La generación del mayo francés abrazó el “prohibido prohibir” como lema, pero la deriva que ha seguido la política en las décadas posteriores a la de los 60 no ha sido muy fiel a esa consigna. A la cultura de la restricción clásica, que aquella juventud podría identificar con el gaullismo y la moral conservadora, le ha seguido un nuevo prohibicionismo de signo progresista que le hace la pinza a la sociedad de las libertades, esta vez apelando al bien común y a una ética utopista. El resultado de ese cerco al libre albedrío es un modelo social cada vez menos lejano al que Curzio Malaparte definió irónicamente como la dictadura perfecta: “Régimen en el que lo que no está prohibido es obligatorio”. Es esa deriva la que justifica el creciente auge de la literatura distópica posmoderna, que, como la anterior, la moderna a secas, se nutre figurativamente de los totalitarismos que asolaron el siglo XX aunque con unos novedosos ingredientes de imaginería futurista-medievaloide, de nostalgia underground y psicodelia. Sin embargo hay algo que se repite: el definitivo papel que jugaba la ilusión del mañana. Tanto el comunismo como los nazifascismos rindieron un gran culto a la ciencia, a la técnica y a la estética futurista. De esa deriva híbrida, que no nos permite distinguir si ‘el mundo feliz’ de Huxley era de izquierdas o derechas, se hace eco esta nueva entrega de Eduardo Iglesias. ‘La Ciudad amurallada’ nos lleva a un territorio carente de libertad donde se hallan proscritas todas las modalidades de placer, incluidas las artes, que todavía, en nuestros días, constituyen la felicidad en el reino de este mundo.

 

Foto de Alessandro Chiarini

 

En ‘Cuando se vacían las playas’ ya se nos daba cuenta de esa metrópoli encajonada entre muros, pero quedaban algunos espacios fuera de ella y de su control tecnológico-policial. Todavía quedaban ciertos vestigios de la Ciudad del Siglo XX, o también denominada Antigua Ciudad Abierta, en donde los inadaptados podían refugiarse. Pero aquellos territorios ya han desaparecido en un presente hostil que ha reducido el estrecho círculo de escapatoria de éstos a unas precarias cavernas entre las que no falta una Cueva Presocrática que hemos de suponer  anterior a aquella de la que nos hablaba Platón en el libro VII de la ‘República’. Iglesias recrea, así, referencias filosóficas, como esa metáfora del conocimiento, en lugares míticos que ilustran la geografía imaginaria de su cosmos narrativo.
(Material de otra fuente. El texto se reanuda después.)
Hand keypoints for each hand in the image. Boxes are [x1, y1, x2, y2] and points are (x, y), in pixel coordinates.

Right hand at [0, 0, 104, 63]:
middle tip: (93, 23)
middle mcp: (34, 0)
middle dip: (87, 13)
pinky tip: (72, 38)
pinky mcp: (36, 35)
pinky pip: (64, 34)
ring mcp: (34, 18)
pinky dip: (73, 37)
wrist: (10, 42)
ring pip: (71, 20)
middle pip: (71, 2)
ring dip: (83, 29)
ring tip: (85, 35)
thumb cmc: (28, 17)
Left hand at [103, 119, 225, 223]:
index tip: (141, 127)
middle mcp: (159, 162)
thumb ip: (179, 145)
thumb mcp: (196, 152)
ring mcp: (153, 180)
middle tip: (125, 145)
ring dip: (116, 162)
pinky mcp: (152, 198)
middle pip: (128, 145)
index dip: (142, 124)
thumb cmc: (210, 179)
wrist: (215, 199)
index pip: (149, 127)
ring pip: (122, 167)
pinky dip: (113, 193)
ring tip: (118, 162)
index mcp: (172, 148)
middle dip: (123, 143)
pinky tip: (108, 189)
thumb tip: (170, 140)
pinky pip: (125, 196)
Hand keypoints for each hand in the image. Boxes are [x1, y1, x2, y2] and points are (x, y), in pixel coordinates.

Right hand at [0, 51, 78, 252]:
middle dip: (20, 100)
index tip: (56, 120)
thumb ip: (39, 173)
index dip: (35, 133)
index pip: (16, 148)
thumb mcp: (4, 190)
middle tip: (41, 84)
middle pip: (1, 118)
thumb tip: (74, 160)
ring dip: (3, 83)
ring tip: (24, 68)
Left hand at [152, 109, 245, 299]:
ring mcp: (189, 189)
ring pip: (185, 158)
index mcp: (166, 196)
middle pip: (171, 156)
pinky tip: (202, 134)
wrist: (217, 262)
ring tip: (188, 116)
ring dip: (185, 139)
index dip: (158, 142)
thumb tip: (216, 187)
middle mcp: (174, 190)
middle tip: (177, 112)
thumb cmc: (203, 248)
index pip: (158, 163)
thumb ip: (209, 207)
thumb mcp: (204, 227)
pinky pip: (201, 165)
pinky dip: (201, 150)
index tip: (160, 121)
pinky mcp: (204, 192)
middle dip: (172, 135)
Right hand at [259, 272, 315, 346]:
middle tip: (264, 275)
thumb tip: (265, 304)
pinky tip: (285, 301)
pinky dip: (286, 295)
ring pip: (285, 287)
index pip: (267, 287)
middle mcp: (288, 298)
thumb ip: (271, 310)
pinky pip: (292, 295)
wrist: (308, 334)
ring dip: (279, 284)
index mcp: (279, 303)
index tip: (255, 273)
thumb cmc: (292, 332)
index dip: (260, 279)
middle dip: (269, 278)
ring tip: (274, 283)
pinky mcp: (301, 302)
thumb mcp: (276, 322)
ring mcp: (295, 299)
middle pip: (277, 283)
 Eduardo Iglesias es un escritor que atraviesa una fase de revisión de los héroes que creó hace varios lustros. Revisión que consiste en la evolución del hombre de acción barojiano hacia un estado de melancolía, de recuerdo y de reflexión. De este modo, J Solo experimenta un proceso muy distinto en los detalles, pero al mismo tiempo paralelo en el fondo, al que vivía en 2023 el personaje de ‘Manga Ranglan y el viento de la memoria’, que había sido creado en 1992. En ambos casos, nos hallamos ante una sutil fantasmalización del luchador en retirada. Si en el caso de Manga Ranglan este movimiento se producía en un apartamento, el caso del guerrero de “La Ciudad Amurallada” va a tener lugar en un decorado exterior, muy logrado por su plasticidad colorista y su marcado tono poético.  Sin embargo, conviene recordar que J Solo es un pariente del Ave Fenix, que en su trayectoria vital nace y renace de sus cenizas. Baroja nos dijo que la acción es lo único que puede curarnos de la melancolía de la existencia. En ‘La ciudad Amurallada’ la acción parece detenerse en el espectacular desenlace, pero J Solo siempre tiene cartas en la manga.